Los desequilibrios, por otro lado, son observables y detectables en la naturaleza misma, sea lejana o cercana. No todo es bello ni armonioso en el comportamiento del Universo, aunque parezca serlo en la lejanía con el titilar de las estrellas. La verdad es que se registran explosiones cósmicas que podrían resultar horrendas para un observador hipotético cercano a tales explosiones. Sin embargo, percibimos que esos eventos naturales conducen, después de centenas o miles de años, al reacomodo de las cosas, produciendo nuevos fenómenos (o análogos) que resultan beneficiosos en el orden temporal del Universo. Aquí mismo en el planeta Tierra sabemos que las fuertes acciones sísmicas y volcánicas buscan, como por inercia, el equilibrio planetario, aunque en términos inmediatos produzcan tragedias humanas. Además los terrenos de los volcanes apagados suelen ser fértiles en el uso de diversas actividades agrícolas.

Cuando se habla de “un desorden bajo los cielos” es claro que no hay ninguna indicación de los estallidos de las estrellas, sino de las turbulencias y de los peligros en las sociedades humanas. Los hombres y mujeres de la antigüedad (incluyendo al sabio y riguroso Aristóteles) percibían equivocadamente una estabilidad cíclica permanente en las estrellas. Así que los desequilibrios gigantescos hacen alusión directa a la conflictividad interna y externa de los países y naciones.
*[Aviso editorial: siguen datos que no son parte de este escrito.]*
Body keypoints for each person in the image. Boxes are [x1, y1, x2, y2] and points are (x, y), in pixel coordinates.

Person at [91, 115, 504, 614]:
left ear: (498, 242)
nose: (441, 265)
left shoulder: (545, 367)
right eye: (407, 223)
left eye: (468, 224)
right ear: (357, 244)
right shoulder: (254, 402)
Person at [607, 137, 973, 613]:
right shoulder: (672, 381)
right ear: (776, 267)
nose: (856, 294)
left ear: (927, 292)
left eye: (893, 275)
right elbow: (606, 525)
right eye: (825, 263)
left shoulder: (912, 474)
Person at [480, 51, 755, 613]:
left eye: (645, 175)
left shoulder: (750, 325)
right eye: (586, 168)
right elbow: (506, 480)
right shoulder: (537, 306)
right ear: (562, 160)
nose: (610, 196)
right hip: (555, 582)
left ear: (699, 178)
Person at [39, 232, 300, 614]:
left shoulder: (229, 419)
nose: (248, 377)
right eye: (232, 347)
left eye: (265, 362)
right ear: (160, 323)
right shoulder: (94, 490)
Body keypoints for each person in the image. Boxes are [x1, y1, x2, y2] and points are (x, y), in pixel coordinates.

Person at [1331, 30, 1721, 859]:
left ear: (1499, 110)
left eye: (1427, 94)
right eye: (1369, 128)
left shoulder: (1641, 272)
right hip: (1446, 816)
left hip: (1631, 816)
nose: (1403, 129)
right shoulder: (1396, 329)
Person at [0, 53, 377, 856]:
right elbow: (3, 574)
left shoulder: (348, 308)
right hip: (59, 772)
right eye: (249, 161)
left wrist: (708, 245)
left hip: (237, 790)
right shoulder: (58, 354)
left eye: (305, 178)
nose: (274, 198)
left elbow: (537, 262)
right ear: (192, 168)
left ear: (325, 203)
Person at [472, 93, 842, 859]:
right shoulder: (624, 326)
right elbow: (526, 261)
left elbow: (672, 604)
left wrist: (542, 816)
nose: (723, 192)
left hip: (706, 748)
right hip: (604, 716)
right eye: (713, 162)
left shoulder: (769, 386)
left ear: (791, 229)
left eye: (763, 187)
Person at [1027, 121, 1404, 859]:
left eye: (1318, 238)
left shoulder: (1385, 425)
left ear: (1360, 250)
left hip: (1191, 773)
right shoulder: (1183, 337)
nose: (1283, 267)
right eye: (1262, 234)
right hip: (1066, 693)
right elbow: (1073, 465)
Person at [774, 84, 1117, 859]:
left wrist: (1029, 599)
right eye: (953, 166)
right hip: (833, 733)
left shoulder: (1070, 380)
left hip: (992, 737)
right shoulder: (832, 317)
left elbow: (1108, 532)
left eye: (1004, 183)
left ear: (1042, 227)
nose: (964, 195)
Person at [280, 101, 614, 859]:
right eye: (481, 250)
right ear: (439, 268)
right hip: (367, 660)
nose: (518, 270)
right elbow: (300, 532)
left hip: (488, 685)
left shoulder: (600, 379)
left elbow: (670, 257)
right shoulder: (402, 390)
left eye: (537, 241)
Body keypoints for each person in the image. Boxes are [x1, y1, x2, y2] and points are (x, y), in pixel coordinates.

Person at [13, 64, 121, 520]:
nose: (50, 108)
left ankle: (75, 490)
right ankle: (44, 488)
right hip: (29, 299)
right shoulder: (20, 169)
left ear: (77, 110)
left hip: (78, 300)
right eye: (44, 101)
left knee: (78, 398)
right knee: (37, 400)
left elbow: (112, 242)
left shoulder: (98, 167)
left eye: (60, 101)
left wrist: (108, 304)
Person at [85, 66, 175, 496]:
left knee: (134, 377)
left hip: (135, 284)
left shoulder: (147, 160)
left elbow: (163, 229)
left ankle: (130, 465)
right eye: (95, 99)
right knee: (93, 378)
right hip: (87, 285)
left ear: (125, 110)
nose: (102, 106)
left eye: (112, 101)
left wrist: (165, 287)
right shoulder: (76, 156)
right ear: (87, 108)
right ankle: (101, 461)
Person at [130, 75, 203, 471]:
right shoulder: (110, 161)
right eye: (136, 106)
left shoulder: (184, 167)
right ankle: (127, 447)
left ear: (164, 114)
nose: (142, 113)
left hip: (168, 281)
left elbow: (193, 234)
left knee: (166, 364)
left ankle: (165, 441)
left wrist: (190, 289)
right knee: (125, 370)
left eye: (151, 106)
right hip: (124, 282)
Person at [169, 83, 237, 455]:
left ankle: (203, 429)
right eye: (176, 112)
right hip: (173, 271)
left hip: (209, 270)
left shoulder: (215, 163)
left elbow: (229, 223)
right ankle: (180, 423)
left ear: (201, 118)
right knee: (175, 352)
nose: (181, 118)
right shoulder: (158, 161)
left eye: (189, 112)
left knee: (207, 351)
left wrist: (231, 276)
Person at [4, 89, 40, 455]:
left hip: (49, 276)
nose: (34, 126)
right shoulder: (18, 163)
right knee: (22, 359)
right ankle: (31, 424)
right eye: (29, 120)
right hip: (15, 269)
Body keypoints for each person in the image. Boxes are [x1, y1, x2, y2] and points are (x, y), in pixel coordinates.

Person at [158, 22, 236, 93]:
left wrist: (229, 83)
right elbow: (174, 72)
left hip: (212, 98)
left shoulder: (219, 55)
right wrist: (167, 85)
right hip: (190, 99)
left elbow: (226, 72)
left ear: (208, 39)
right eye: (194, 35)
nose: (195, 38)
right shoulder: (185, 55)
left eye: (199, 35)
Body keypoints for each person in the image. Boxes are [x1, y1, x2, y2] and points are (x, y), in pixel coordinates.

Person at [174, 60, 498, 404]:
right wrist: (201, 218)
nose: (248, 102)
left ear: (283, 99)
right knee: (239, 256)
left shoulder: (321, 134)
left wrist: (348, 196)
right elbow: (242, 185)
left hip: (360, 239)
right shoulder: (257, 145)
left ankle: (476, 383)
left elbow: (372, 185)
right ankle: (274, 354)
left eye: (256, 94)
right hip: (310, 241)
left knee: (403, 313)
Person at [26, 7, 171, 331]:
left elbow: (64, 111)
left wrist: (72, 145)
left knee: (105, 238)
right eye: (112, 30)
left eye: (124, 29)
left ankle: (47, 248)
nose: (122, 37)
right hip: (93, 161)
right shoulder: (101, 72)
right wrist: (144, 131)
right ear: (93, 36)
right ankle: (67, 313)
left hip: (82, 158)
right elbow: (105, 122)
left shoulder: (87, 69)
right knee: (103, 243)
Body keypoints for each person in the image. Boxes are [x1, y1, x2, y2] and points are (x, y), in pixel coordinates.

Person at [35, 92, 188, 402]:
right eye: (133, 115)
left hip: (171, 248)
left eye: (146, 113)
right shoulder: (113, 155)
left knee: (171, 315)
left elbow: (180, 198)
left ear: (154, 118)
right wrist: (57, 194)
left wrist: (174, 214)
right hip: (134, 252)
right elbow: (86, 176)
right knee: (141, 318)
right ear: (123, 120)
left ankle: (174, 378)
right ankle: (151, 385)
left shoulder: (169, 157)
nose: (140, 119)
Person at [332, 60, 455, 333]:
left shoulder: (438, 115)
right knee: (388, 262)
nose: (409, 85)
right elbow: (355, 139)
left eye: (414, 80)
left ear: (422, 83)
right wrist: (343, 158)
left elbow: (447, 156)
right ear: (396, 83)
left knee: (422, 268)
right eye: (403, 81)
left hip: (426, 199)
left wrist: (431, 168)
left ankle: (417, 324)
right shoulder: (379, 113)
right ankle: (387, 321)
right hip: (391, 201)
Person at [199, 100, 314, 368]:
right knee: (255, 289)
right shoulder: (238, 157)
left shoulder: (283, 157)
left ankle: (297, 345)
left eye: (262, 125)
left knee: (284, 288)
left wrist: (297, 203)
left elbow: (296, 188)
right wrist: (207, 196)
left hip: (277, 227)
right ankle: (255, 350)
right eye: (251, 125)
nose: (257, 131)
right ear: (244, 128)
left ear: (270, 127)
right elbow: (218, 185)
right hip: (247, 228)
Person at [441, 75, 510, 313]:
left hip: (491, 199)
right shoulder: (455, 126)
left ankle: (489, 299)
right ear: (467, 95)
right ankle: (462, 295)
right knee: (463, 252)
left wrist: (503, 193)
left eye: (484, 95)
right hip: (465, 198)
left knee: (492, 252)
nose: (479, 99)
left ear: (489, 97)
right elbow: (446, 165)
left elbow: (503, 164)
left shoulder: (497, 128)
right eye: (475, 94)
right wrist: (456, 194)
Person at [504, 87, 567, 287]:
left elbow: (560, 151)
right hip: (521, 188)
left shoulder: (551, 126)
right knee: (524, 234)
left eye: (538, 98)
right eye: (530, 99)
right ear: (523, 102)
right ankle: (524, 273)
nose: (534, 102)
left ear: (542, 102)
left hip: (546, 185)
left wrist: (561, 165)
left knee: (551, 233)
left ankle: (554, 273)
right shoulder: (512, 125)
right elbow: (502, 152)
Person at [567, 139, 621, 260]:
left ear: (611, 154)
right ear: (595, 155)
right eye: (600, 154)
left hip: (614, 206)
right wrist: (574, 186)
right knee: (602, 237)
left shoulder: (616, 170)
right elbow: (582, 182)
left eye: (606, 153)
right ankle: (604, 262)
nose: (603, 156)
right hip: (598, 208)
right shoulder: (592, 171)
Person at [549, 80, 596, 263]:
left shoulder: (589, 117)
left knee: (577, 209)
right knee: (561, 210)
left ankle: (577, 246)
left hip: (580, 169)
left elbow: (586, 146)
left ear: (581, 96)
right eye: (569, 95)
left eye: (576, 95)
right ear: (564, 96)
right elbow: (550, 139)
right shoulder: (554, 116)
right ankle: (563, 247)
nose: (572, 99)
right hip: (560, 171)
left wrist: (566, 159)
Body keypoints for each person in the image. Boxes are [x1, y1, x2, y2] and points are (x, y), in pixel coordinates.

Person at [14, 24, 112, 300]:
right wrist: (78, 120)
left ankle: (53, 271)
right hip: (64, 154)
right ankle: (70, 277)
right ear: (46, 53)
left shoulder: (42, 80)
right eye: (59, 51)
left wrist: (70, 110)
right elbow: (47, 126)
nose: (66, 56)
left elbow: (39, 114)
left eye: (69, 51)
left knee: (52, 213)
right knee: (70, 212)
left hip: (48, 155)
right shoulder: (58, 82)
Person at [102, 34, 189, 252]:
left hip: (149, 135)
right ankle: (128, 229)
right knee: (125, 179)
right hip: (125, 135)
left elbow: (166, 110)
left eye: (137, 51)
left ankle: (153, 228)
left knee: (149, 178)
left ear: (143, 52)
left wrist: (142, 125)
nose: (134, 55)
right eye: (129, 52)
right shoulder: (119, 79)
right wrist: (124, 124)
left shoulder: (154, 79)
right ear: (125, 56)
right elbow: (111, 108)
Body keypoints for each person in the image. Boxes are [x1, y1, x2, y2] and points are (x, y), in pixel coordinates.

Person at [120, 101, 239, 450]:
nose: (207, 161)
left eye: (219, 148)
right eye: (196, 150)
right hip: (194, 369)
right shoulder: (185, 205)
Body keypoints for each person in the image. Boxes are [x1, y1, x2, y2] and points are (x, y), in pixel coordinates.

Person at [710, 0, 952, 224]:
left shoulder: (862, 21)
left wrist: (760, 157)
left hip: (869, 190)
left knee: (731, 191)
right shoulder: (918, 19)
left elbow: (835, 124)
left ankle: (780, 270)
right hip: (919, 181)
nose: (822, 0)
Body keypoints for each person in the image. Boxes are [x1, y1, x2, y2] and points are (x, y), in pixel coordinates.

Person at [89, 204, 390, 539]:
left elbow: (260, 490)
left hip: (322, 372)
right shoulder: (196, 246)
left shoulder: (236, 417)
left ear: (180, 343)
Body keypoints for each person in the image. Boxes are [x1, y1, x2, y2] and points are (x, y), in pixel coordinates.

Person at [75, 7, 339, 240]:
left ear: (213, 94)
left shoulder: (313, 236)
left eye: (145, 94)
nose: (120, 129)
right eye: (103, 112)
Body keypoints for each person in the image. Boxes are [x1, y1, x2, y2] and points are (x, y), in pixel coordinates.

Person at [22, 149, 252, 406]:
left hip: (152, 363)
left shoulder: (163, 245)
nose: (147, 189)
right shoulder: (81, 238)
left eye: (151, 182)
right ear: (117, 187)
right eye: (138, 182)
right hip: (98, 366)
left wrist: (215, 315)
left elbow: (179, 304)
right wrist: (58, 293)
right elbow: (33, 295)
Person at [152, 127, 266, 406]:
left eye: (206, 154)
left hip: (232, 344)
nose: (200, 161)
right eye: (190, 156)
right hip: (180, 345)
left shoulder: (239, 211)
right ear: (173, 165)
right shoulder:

Pero sobre todo a la confusión que sufren los seres humanos frente a ciertos sucesos aparentemente inexplicables, más que todo cuando tales desórdenes son provocados por los mismos personajes que hablan de “orden”, y que en consecuencia están llamados a procurar la estabilidad y el bienestar concreto del conglomerado social, sin exclusiones. Los ejemplos específicos al respecto son múltiples. No desearía mencionar nombres, pues en la “Filosofía” intentamos, en la medida de lo posible, evitar particularizaciones individuales. Pero los lectores agudos pueden deducir a qué personajes históricos me refiero. Hubo un gobernante en la historia francesa moderna a quién se le adjudicó la frase que, “después de mí, el diluvio”, cuya manera de hablar (en caso que haya sido cierta) era como una interpretación de los modos de otros jefes que prefieren que el mundo se derrumbe, o se hunda, en caso de sus ausencias necesarias o tal vez innecesarias. Porque nada les importa la tranquilidad de los demás; mucho menos la paz del mundo. Todas sus verborreas, y sus cálculos, se centran en sus intereses individuales y subgrupales inmediatistas.

Pero lo más triste es cuando hablan de “orden” y provocan el “desorden”. Nada han aprendido de los sabios auténticos ni tampoco del libertador suramericano José Francisco de San Martín, con aquello de saber retirarse a tiempo. Sin embargo, a pesar de los pesares, históricamente hay un alto porcentaje de verdad en la proposición que “un gran desorden debajo de los cielos conduce a un gran orden bajo los cielos”. Y que las aguas metafóricas desbordadas vuelven a su equilibrio natural, aunque transcurran décadas o siglos, mediante la intervención cautelosa del “Hombre”.